Hetjes: Wir haben hier in Bad Homburg dankenswerterweise eine sehr aktive Bürgerschaft, und mein großer Wunsch ist, dass sich die Bürger auch in Zukunft aktiv in den Entwicklungsprozess unserer Stadt einbringen werden. Wir wollen Politik nicht nur für, sondern gemeinsam mit der Bürgerschaft gestalten. Deswegen werden wir den Prozess, den wir in den vergangenen Jahren eingeleitet haben, auch weiterführen und setzen auf eine aktive Bürgerbeteiligung. Neben den bekannten Beteiligungsmöglichkeiten wie den Ortsbeiräten, der Bürgersprechstunde und Info-Ständen sind wir dabei, eine noch breitere Beteiligung zu installieren. Das gilt vor allem für das Projekt „Kurhaus“.
Beteiligung kann sehr unterschiedlich sein, das hängt jeweils vom Thema ab. Wenn die Stadt wissen will, welche Skateanlagen Jugendliche gut finden, fragen wir anders und nutzen andere Medien als zum Beispiel bei der Entscheidung über die U2 oder bei der Frage nach dem favorisierten Modell für das Kurhaus.
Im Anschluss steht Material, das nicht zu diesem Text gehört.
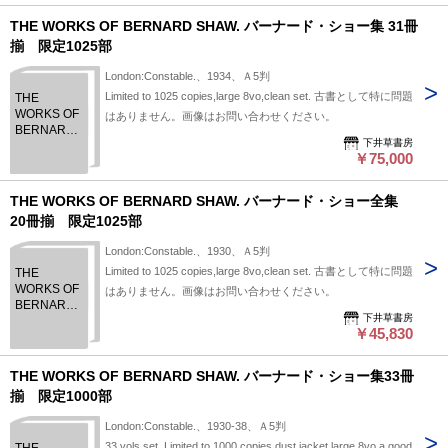
ョー集 37
冊揃 限定
THE WORKS OF BERNARD SHAW. バーナード・ショー集 31冊
150部
揃 限定1025部
London:Constable.、1934、Ａ5判
Limited to 1025 copies,large 8vo,clean set. 古書として特に問題
THE
WORKS OF
はありません。画像はお問い合わせください。
BERNARD
下井草書房
SHAW. バー
￥75,000
ナード・シ
ョー集 31冊
揃 限定
THE WORKS OF BERNARD SHAW. バーナード・ショー全集
1025部
20冊揃 限定1025部
London:Constable.、1930、Ａ5判
Limited to 1025 copies,large 8vo,clean set. 古書として特に問題
THE
WORKS OF
はありません。画像はお問い合わせください。
BERNARD
下井草書房
SHAW. バー
￥45,830
ナード・シ
ョー全集
20冊揃 限
THE WORKS OF BERNARD SHAW. バーナード・ショー集33冊
定1025部
揃 限定1000部
London:Constable.、1930-38、Ａ5判
33 vols.set. Limited to 1000 copies,dust jacket,large 8vo,a good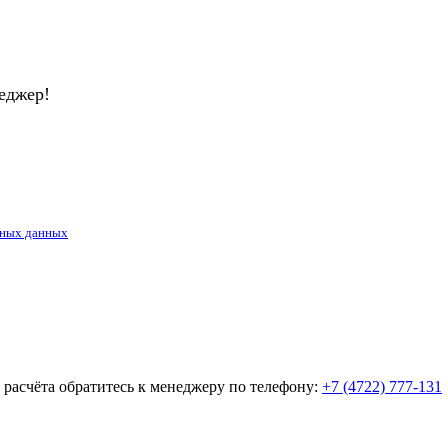
еджер!
ьных данных
о расчёта обратитесь к менеджеру по телефону:
+7 (4722) 777-131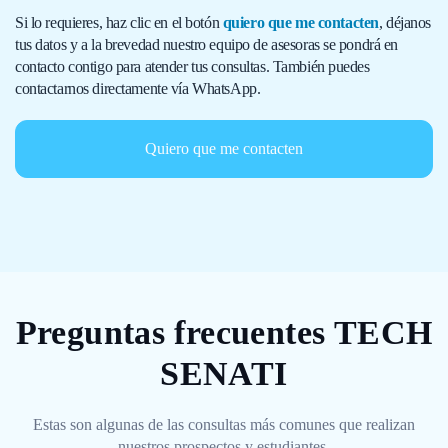
Si lo requieres, haz clic en el botón
quiero que me contacten
, déjanos
tus datos y a la brevedad nuestro equipo de asesoras se pondrá en
contacto contigo para atender tus consultas. También puedes
contactarnos directamente vía WhatsApp.
Quiero que me contacten
Preguntas frecuentes TECH
SENATI
Estas son algunas de las consultas más comunes que realizan
nuestros prospectos y estudiantes.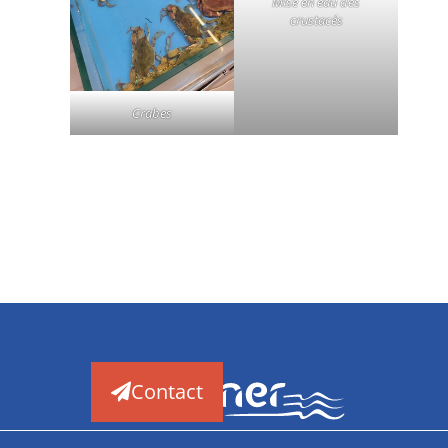
Mise en eau des
crustacés
Crabes
Contact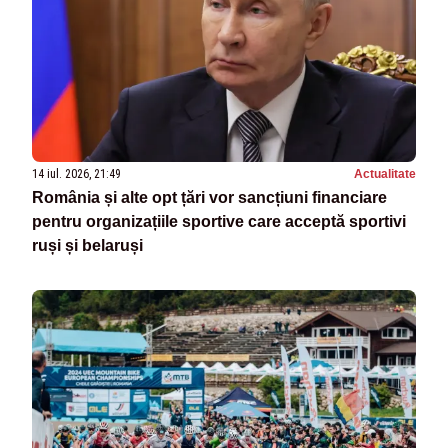
14 iul. 2026, 21:49
Actualitate
România și alte opt țări vor sancțiuni financiare
pentru organizațiile sportive care acceptă sportivi
ruși și belaruși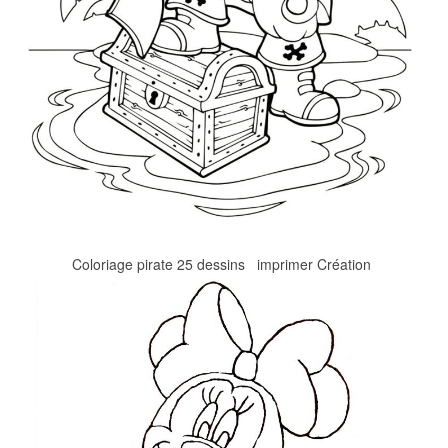
Coloriage pirate 25 dessins imprimer Création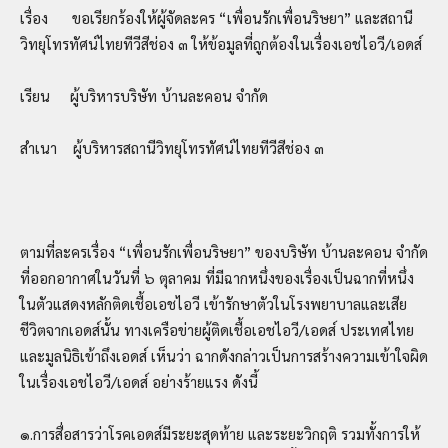
เรื่อง ขอเรียกร้องให้ผู้จัดละคร “เพื่อนรักเพื่อนริษยา” และสถานี
วิทยุโทรทัศน์ไทยทีวีสีช่อง ๓ ให้ข้อมูลที่ถูกต้องในเรื่องเอชไอวี/เอดส์
เรียน ผู้บริหารบริษัท บ้านละคอน จำกัด
สำเนา ผู้บริหารสถานีวิทยุโทรทัศน์ไทยทีวีสีช่อง ๓
ตามที่ละครเรื่อง “เพื่อนรักเพื่อนริษยา” ของบริษัท บ้านละคอน จำกัด
ที่ออกอากาศในวันที่ ๖ ตุลาคม ที่มีฉากหนึ่งของเรื่องเป็นฉากที่หนึ่ง
ในตัวแสดงหลักติดเชื้อเอชไอวี เข้ารักษาตัวในโรงพยาบาลและเสีย
ชีวิตจากเอดส์นั้น ทางเครือข่ายผู้ติดเชื้อเอชไอวี/เอดส์ ประเทศไทย
และมูลนิธิเข้าถึงเอดส์ เห็นว่า ฉากดังกล่าวเป็นการสร้างความเข้าใจผิด
ในเรื่องเอชไอวี/เอดส์ อย่างร้ายแรง ดังนี้
๑.การสื่อสารว่าโรคเอดส์มีระยะสุดท้าย และระยะวิกฤติ รวมทั้งการให้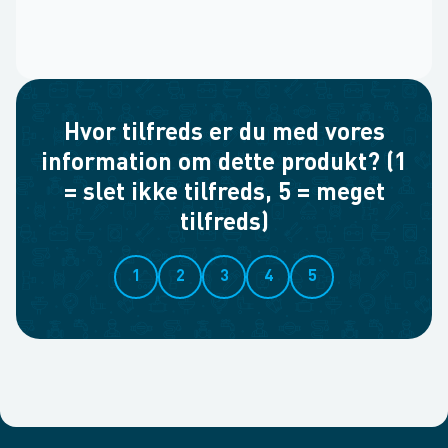
Hvor tilfreds er du med vores
information om dette produkt? (1
= slet ikke tilfreds, 5 = meget
tilfreds)
1
2
3
4
5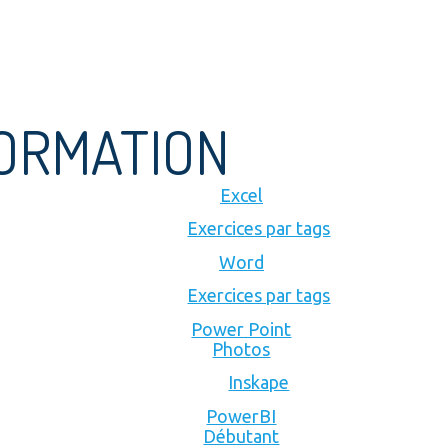
FORMATION
Excel
Exercices par tags
Word
Exercices par tags
Power Point
Photos
Inskape
PowerBI
Débutant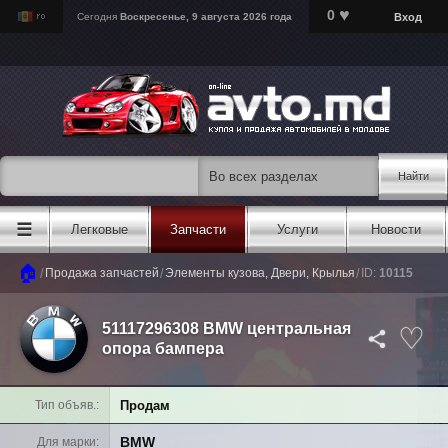
♥
0
Вход
Сегодня
Воскресенье, 9 августа 2026 года
Найти
☰
Легковые
Запчасти
Услуги
Новости
🏠
/
/
/
Продажа запчастей
Элементы кузова, Двери, Крылья
ID:
10115
51117296308 BMW центральная
опора бампера
Продам
Тип объяв.
BMW
Для марки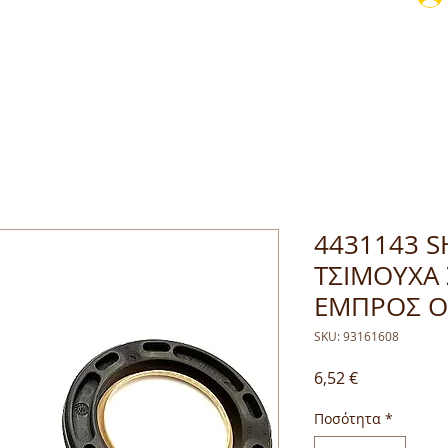
4431143 SH
ΤΣΙΜΟΥΧΑ
ΕΜΠΡΟΣ OP
SKU: 93161608
Τιμή
6,52 €
Ποσότητα
*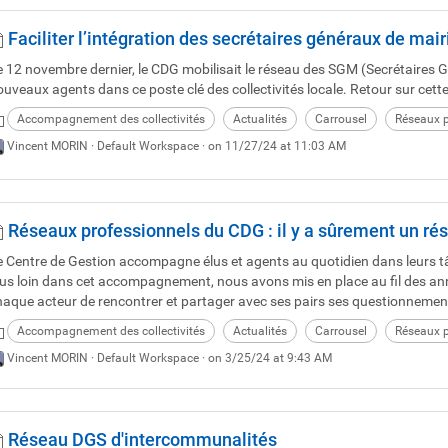
Faciliter l’intégration des secrétaires généraux de mair
e 12 novembre dernier, le CDG mobilisait le réseau des SGM (Secrétaires Gé
ouveaux agents dans ce poste clé des collectivités locale. Retour sur cett
Accompagnement des collectivités
Actualités
Carrousel
Réseaux p
Vincent MORIN ·
Default Workspace
· on 11/27/24 at 11:03 AM
Réseaux professionnels du CDG : il y a sûrement un rése
e Centre de Gestion accompagne élus et agents au quotidien dans leurs tâc
lus loin dans cet accompagnement, nous avons mis en place au fil des ann
haque acteur de rencontrer et partager avec ses pairs ses questionnements 
Accompagnement des collectivités
Actualités
Carrousel
Réseaux p
Vincent MORIN ·
Default Workspace
· on 3/25/24 at 9:43 AM
Réseau DGS d'intercommunalités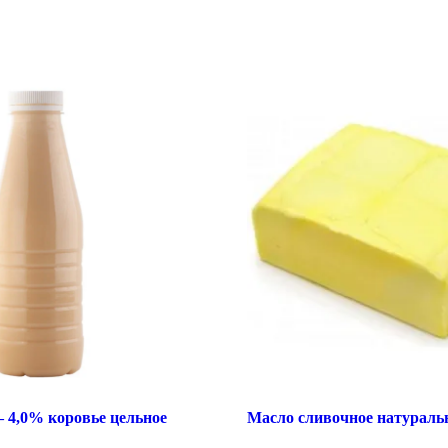
 4,0% коровье цельное
Масло сливочное натураль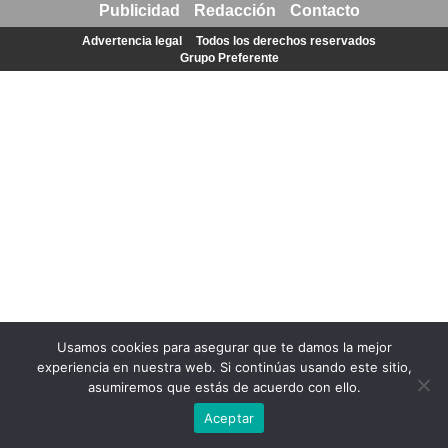
Publicidad
Redacción
Contacto
Advertencia legal
Todos los derechos reservados
Grupo Preferente
Usamos cookies para asegurar que te damos la mejor
experiencia en nuestra web. Si continúas usando este sitio,
asumiremos que estás de acuerdo con ello.
Aceptar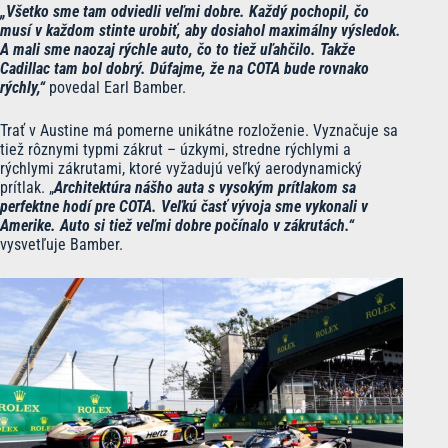
„Všetko sme tam odviedli veľmi dobre. Každý pochopil, čo
musí v každom stinte urobiť, aby dosiahol maximálny výsledok.
A mali sme naozaj rýchle auto, čo to tiež uľahčilo. Takže
Cadillac tam bol dobrý. Dúfajme, že na COTA bude rovnako
rýchly,“
povedal Earl Bamber.
Trať v Austine má pomerne unikátne rozloženie. Vyznačuje sa
tiež rôznymi typmi zákrut – úzkymi, stredne rýchlymi a
rýchlymi zákrutami, ktoré vyžadujú veľký aerodynamický
prítlak. „
Architektúra nášho auta s vysokým prítlakom sa
perfektne hodí pre COTA. Veľkú časť vývoja sme vykonali v
Amerike. Auto si tiež veľmi dobre počínalo v zákrutách.“
vysvetľuje Bamber.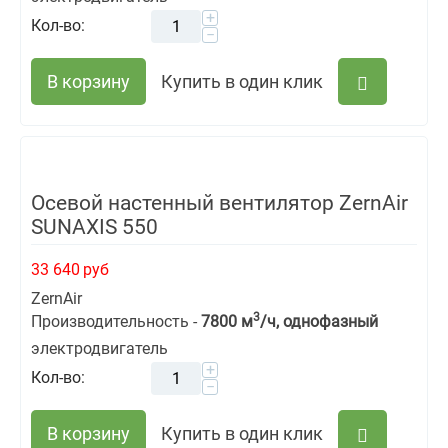
+
Кол-во:
−
В корзину
Купить в один клик
Осевой настенный вентилятор ZernAir
SUNAXIS 550
33 640
руб
ZernAir
3
Производительность -
7800 м
/ч, однофазный
электродвигатель
+
Кол-во:
−
В корзину
Купить в один клик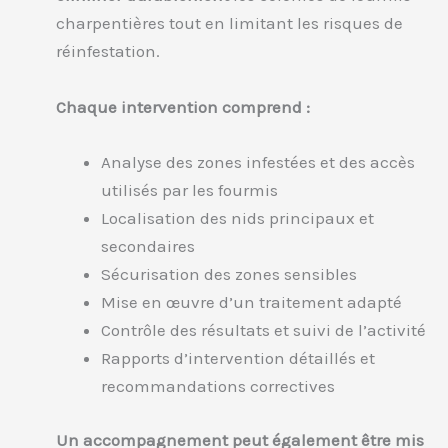
charpentières tout en limitant les risques de
réinfestation.
Chaque intervention comprend :
Analyse des zones infestées et des accès
utilisés par les fourmis
Localisation des nids principaux et
secondaires
Sécurisation des zones sensibles
Mise en œuvre d’un traitement adapté
Contrôle des résultats et suivi de l’activité
Rapports d’intervention détaillés et
recommandations correctives
Un accompagnement peut également être mis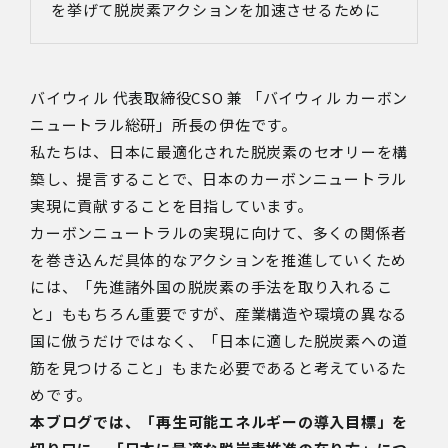
を挙げて脱炭素アクションを加速させるために
バイウィル 代表取締役CSO 兼 「バイウィル カーボン
ニュートラル総研」所長の伊佐です。
私たちは、
日本に最適化された脱炭素のセオリー
を構
築し、提言することで、日本のカーボンニュートラル
実現に貢献することを目指しています。
カーボンニュートラルの実現に向けて、多くの関係者
を巻き込んだ具体的なアクションを推進していくため
には、「先進諸外国の脱炭素の手法を取り入れるこ
と」ももちろん重要ですが、産業構造や環境の異なる
国に倣うだけではなく、「日本に適した脱炭素への道
筋を見つけること」もまた必要であると考えているた
めです。
本ブログでは、「再生可能エネルギーの導入目標」を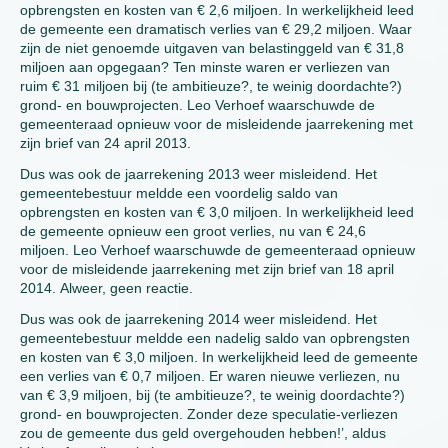
opbrengsten en kosten van € 2,6 miljoen. In werkelijkheid leed
de gemeente een dramatisch verlies van € 29,2 miljoen. Waar
zijn de niet genoemde uitgaven van belastinggeld van € 31,8
miljoen aan opgegaan? Ten minste waren er verliezen van
ruim € 31 miljoen bij (te ambitieuze?, te weinig doordachte?)
grond- en bouwprojecten. Leo Verhoef waarschuwde de
gemeenteraad opnieuw voor de misleidende jaarrekening met
zijn brief van 24 april 2013.
Dus was ook de jaarrekening 2013 weer misleidend. Het
gemeentebestuur meldde een voordelig saldo van
opbrengsten en kosten van € 3,0 miljoen. In werkelijkheid leed
de gemeente opnieuw een groot verlies, nu van € 24,6
miljoen. Leo Verhoef waarschuwde de gemeenteraad opnieuw
voor de misleidende jaarrekening met zijn brief van 18 april
2014. Alweer, geen reactie.
Dus was ook de jaarrekening 2014 weer misleidend. Het
gemeentebestuur meldde een nadelig saldo van opbrengsten
en kosten van € 3,0 miljoen. In werkelijkheid leed de gemeente
een verlies van € 0,7 miljoen. Er waren nieuwe verliezen, nu
van € 3,9 miljoen, bij (te ambitieuze?, te weinig doordachte?)
grond- en bouwprojecten. Zonder deze speculatie-verliezen
zou de gemeente dus geld overgehouden hebben!’, aldus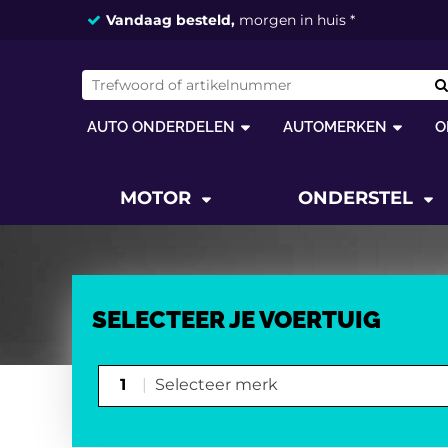
Vandaag besteld,
morgen in huis *
AUTO ONDERDELEN
AUTOMERKEN
O
MOTOR
ONDERSTEL
SELECTEER JE VOERTUIG
1
Selecteer merk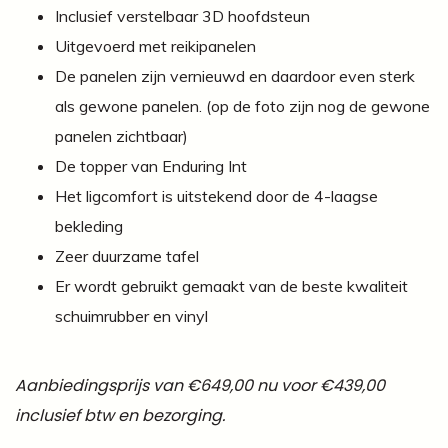
Inclusief verstelbaar 3D hoofdsteun
Uitgevoerd met reikipanelen
De panelen zijn vernieuwd en daardoor even sterk
als gewone panelen. (op de foto zijn nog de gewone
panelen zichtbaar)
De topper van Enduring Int
Het ligcomfort is uitstekend door de 4-laagse
bekleding
Zeer duurzame tafel
Er wordt gebruikt gemaakt van de beste kwaliteit
schuimrubber en vinyl
Aanbiedingsprijs van €649,00 nu voor €439,00
inclusief btw en bezorging.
Der Werkzeugkasten für die Bürgerbeteiligung ist groß, und was zum Einsatz kommt, entscheiden wir je nach Thema.

Welche Möglichkeiten sehen Sie, die Auswirkungen der Corona-Pandemie für die Stadtgesellschaft abzufedern?
Hetjes: Wir wollen, sobald es vertretbar ist, wieder Leben in die Stadt bringen – so viel wie möglich. Konzerte, Ausstellungen, Feste, Bad Homburger Sommer und viele andere Veranstaltungen sollen die Menschen wieder zusammenbringen. Aber wir werden auch das Leben in den Vereinen unterstützen. Das stärkt den Zusammenhalt in der Stadtgesellschaft, und es stärkt auch die vielen kleinen Unternehmen in Einzelhandel und Gastronomie, die unsere Innenstadt und die Stadtteile so attraktiv machen.

Was werden Sie in den kommenden sechs Jahren auf jeden Fall anders machen als in den vergangenen?
Hetjes: Ehrlich gesagt, war ich in den vergangenen Jahren ganz zufrieden mit mir (lacht). Allerdings bin auch ein Fan des „Lebenslangen Lernens“. Man kann und sollte immer an sich arbeiten. Ich weiß, dass ich manchmal etwas ungeduldig bin und meinen Mitarbeitenden viel abverlange. Vielleicht würde mir da an der einen oder anderen Stelle etwas Langmut guttun. Allerdings stelle ich diese Anforderungen auch an mich selbst. Wenn wir die Frage auf das Persönliche lenken, kann ich ganz klar sagen: Ich will und werde wieder regelmäßiger Sport treiben.  

Die politische Konstellation in Bad Homburg ist unverändert. Droht den Bad Homburgern Stillstand?
Hetjes: Nein, das sehe ich ganz und gar nicht so. Schließlich hat die Koalition in der vergangenen Legislaturperiode sehr gut zusammengearbeitet. Bei der Umsetzung ihrer Agenda hat die Koalition das Rathaus ordentlich auf Trab gehalten – und das meine ich absolut im positiven Sinne. Verwaltung und Politik haben insgesamt sehr gut zusammengearbeitet und bei wichtigen Themen schnell reagiert. Das hohe Tempo wollen wir beibehalten. Und alle Parteien sind motiviert, sie sind bekannt dafür, Impulse zu geben. Stillstand wäre für mich eine große Überraschung.

Was wird Ihr persönlicher Höhepunkt 2021?
Hetjes: Ich persönlich freue mich darauf, mit meinen Kindern mal wieder in ein Restaurant essen zu gehen und mit Freunden im Biergarten zu sitzen. Ich denke, da geht es mir wie den meisten Mitbürgern. Ich kann es aber auch kaum erwarten, dass die Theater, Bühnen und Kinos wieder aufmachen. Ganz grundsätzlich freue ich mich auf zwanglose Treffen mit meinen Mitbürgern.

Bisher ging es bei allen Fragen um die Zukunft der Stadt. Wie sieht es mit persönlichen Zielen und Wünschen für die Zukunft aus?
Hetjes: Ehrlich gesagt, bin ich ein recht genügsamer Typ. Meine Wiederwahl war natürlich ein Ziel, das ich angesteuert habe. Dass dies auch noch mit einem sehr guten Ergebnis geklappt hat, war sehr schön. In Zeiten wie diesen wird man ja auch zurückhaltender, was persönliche Ziele angeht. Mein Wunsch ist, dass meine Familie sowie die Bad Homburger gesund durch die Corona-Pandemie kommen.